Of course there is something impossible in this task. The materials in Recovery included eggs, rope, wine, crepe bandage... -- it's very hard to bring any of these into play without the uncontrollable invocation of an infinite net of resonances and hidden narratives. The great materialist visual/performance artists from whom we were hoping to draw inspiration, from Beuys to Schwarzkogler to Matthew Barney, are all also inveterate myth-makers, whose presentation of the object or the substance is always also a re-presentation, and a private assertion (or half-stifled limning) of personal codes and relations which, in the multiplicating context of theatre, go reverberantly apeshit. So this is not about some kind of anti-poetic purity kick and it's certainly not about simplicity or singularity.
Nonetheless, at base, there seems to be a fundamental difference in these two gestures, the difference between the indicative and the subjunctive, between what is and what if. And I seek to extend this concern not only to my self-presentation and my presentation of others (as in Hey Mathew, say, most contentiously) but also to my response to the presence of the audience and the negotiation of their self-consciousness. When Paul Goodman says "I'd rather have the watchers moved by what they are doing -- watching", it's difficult to know exactly which point he's making: is he saying that the value resides in watching per se -- however devalued that may be in leading-edge theatre; or is he saying that what's important is the audience's sense that they themselves are doing something that's important, and that this is true whether they're ('simply') watching or whether they participate much more substantively in the generation of the material and the pursuit of its argument. But either way, some reflection of my point can be made out there.

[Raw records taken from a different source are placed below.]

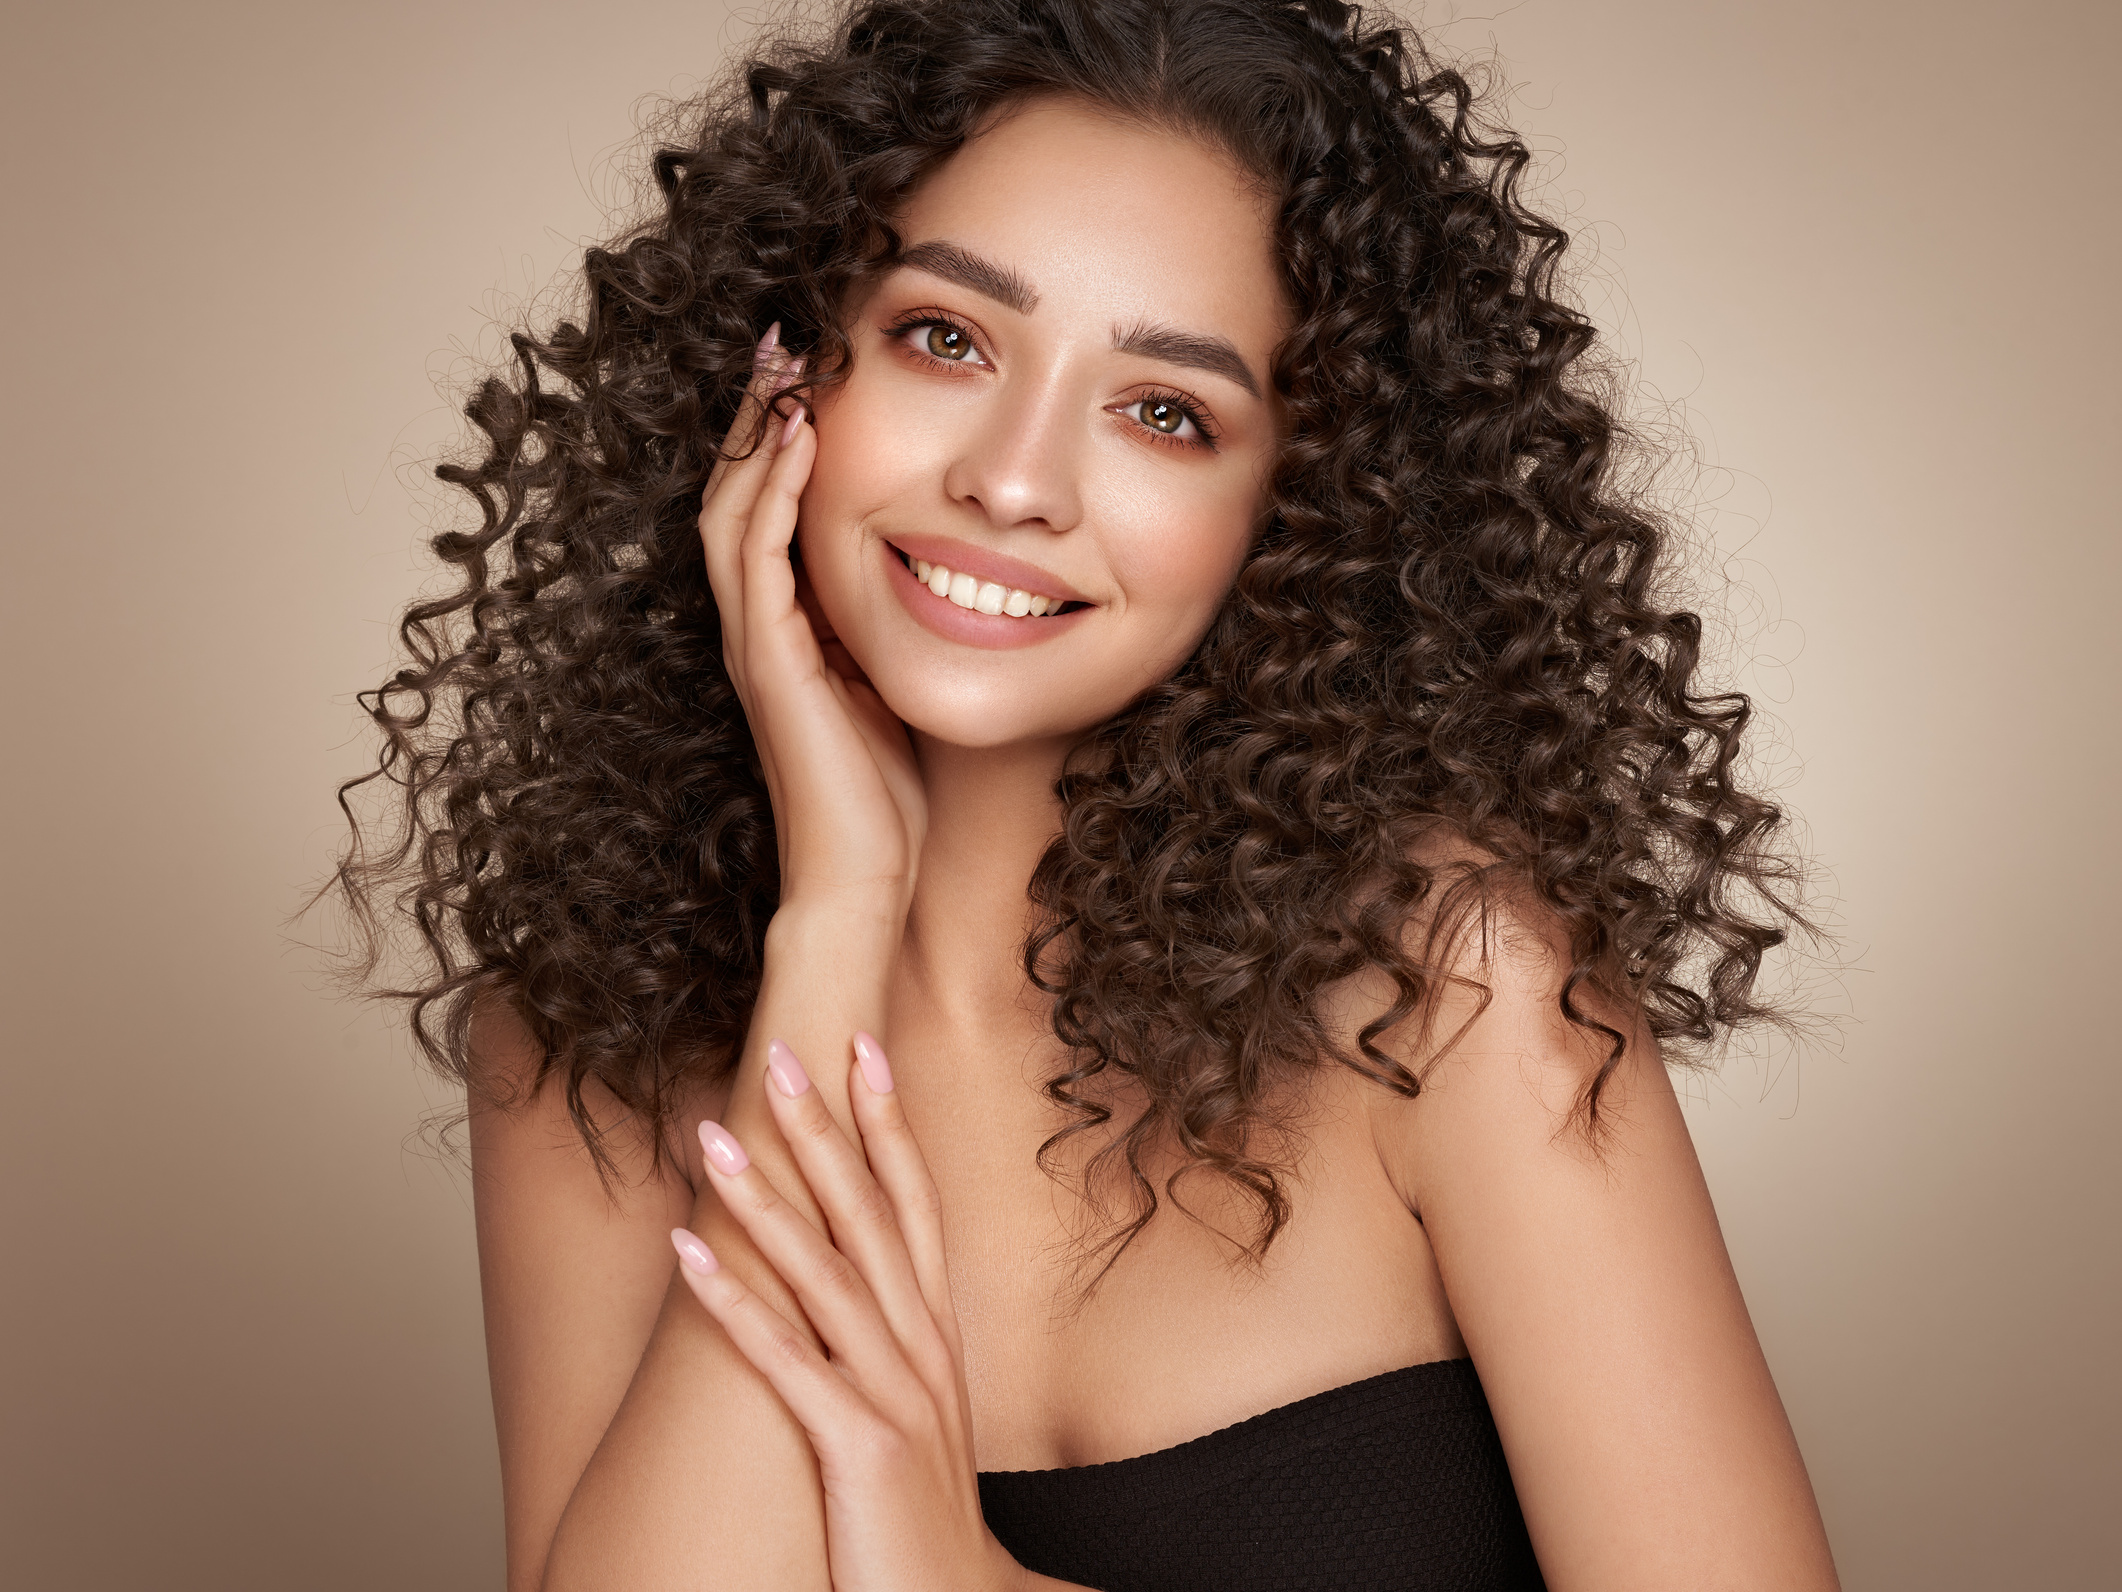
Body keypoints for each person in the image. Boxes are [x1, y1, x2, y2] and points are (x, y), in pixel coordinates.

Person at [336, 1, 1841, 1586]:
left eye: (1164, 411)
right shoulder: (586, 1040)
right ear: (781, 377)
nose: (1015, 479)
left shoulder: (1454, 986)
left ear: (1300, 511)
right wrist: (834, 917)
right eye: (945, 337)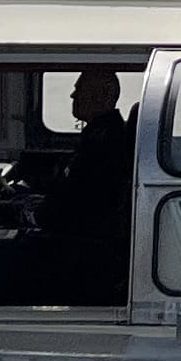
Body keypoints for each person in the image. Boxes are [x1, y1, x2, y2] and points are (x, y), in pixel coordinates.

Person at [46, 66, 134, 302]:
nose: (72, 96)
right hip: (87, 238)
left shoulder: (103, 143)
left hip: (84, 247)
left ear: (101, 97)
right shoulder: (101, 134)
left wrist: (33, 214)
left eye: (79, 90)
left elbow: (76, 204)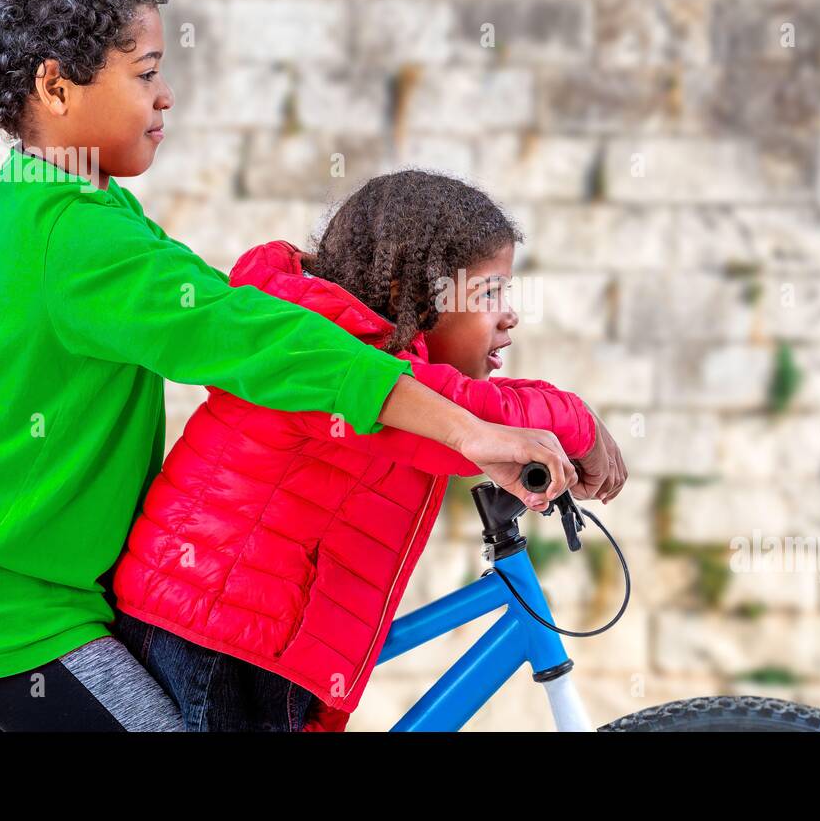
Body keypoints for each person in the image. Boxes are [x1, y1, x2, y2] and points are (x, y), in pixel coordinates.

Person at [0, 0, 581, 732]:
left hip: (33, 588)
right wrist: (469, 431)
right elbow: (253, 339)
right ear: (56, 86)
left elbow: (238, 321)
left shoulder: (72, 203)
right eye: (145, 73)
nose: (166, 95)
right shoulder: (77, 238)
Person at [112, 170, 627, 731]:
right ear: (413, 296)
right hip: (216, 636)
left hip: (241, 633)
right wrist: (578, 422)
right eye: (488, 293)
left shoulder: (391, 369)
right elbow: (474, 416)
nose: (510, 314)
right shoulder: (330, 344)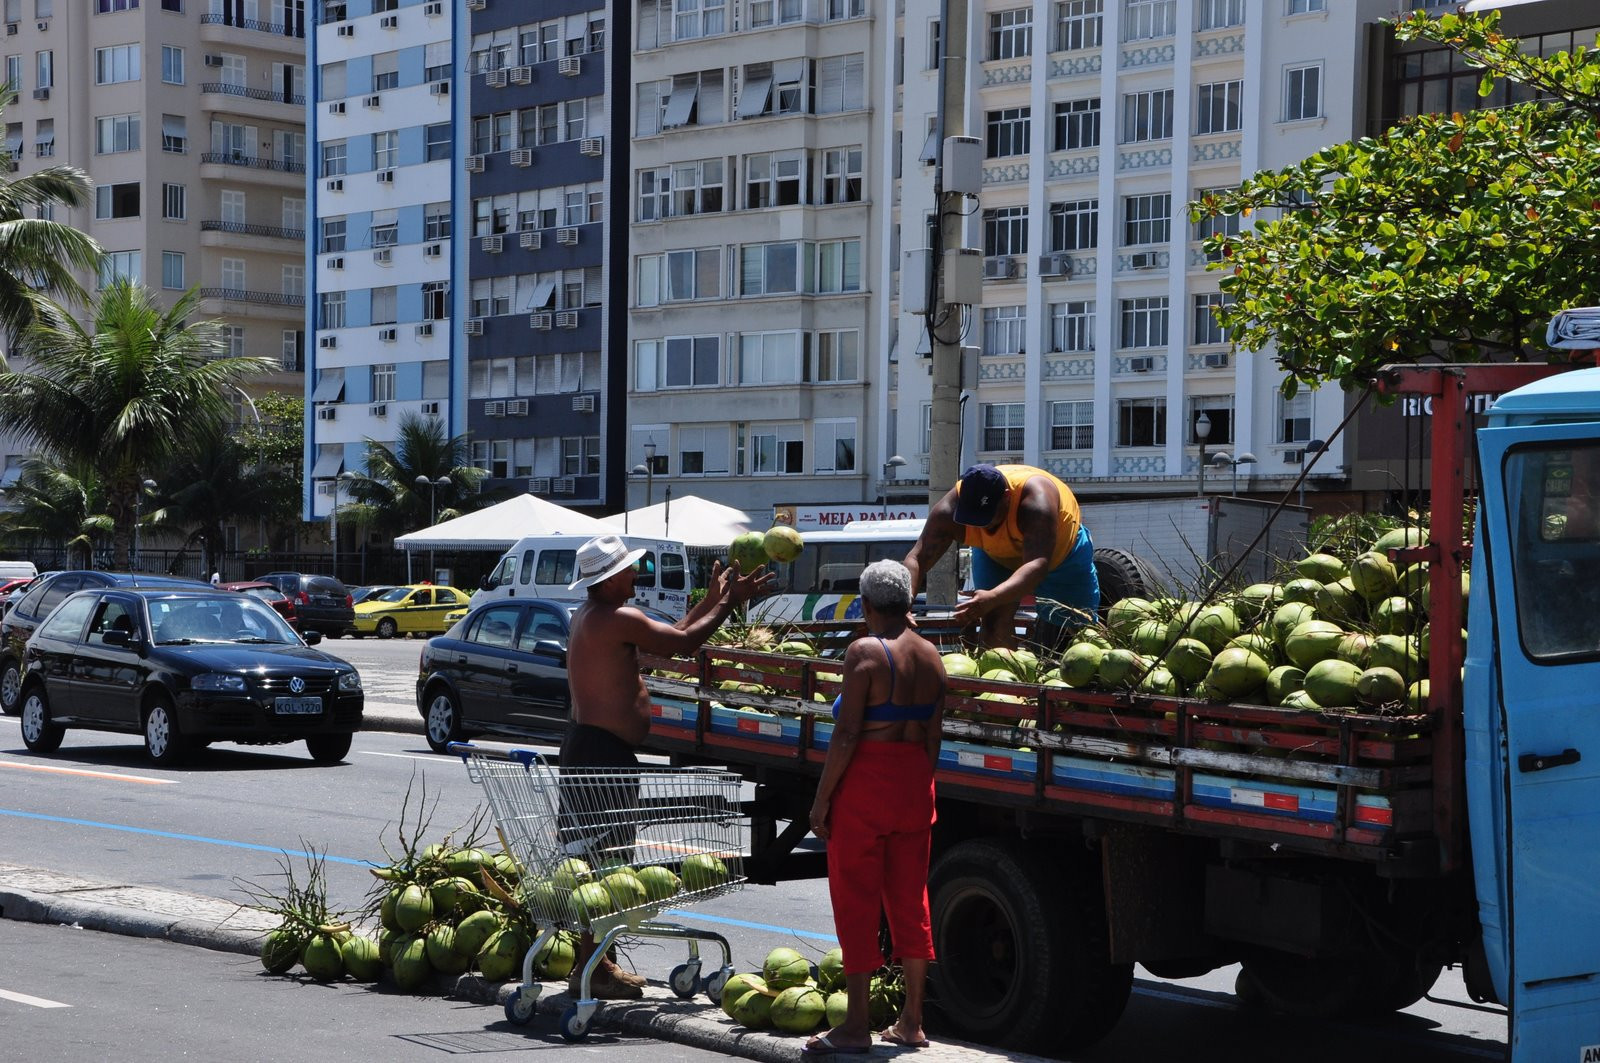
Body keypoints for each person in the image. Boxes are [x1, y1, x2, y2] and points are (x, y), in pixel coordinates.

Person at [561, 533, 775, 1000]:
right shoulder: (615, 618)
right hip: (602, 756)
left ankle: (594, 963)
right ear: (612, 578)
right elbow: (682, 645)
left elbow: (671, 637)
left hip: (591, 748)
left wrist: (716, 599)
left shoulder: (596, 617)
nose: (637, 575)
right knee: (606, 864)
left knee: (595, 863)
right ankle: (594, 968)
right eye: (631, 569)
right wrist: (729, 603)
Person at [805, 560, 944, 1056]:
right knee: (911, 902)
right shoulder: (932, 656)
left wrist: (822, 802)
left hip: (866, 785)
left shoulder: (864, 651)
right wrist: (917, 786)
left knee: (857, 901)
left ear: (865, 606)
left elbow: (846, 735)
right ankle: (912, 1022)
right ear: (907, 603)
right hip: (913, 786)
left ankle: (856, 1025)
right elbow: (933, 737)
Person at [903, 463, 1098, 649]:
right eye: (971, 518)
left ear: (1006, 498)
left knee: (1080, 628)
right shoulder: (949, 510)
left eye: (985, 518)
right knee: (993, 620)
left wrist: (993, 596)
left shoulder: (1037, 502)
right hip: (995, 556)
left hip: (1061, 555)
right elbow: (917, 558)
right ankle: (1000, 677)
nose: (979, 525)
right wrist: (903, 601)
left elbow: (1037, 565)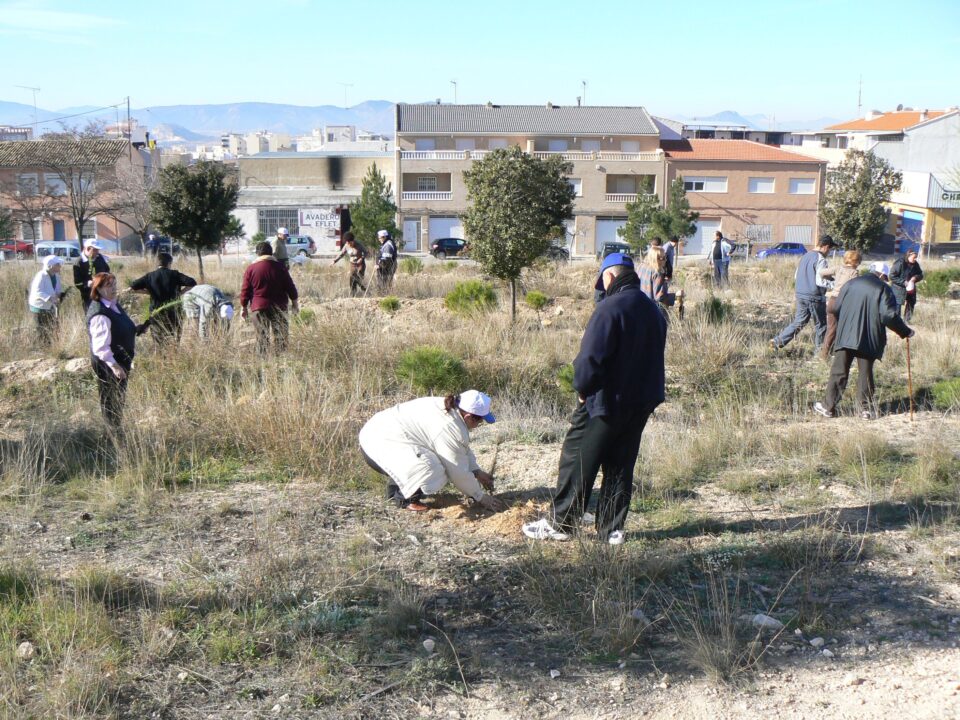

We say who we are, not who we might be; we make a commitment that begins in an account of what is, in all the turbulence and obliquity of that matter. Until we can see who, and what, we are, in relation to each other and the objects and materials we use and the resources we share (or don't), the question of what else there could be and what the various things we call "this" or "here" might be like under other circumstances is nearly incomprehensible, except in a subjunctive, speculative fantasy that does nothing more than take us away from ourselves for a while: a pleasure, but one entirely propelled by privilege -- whether that's the privilege of leisure time, or the privilege of being a child.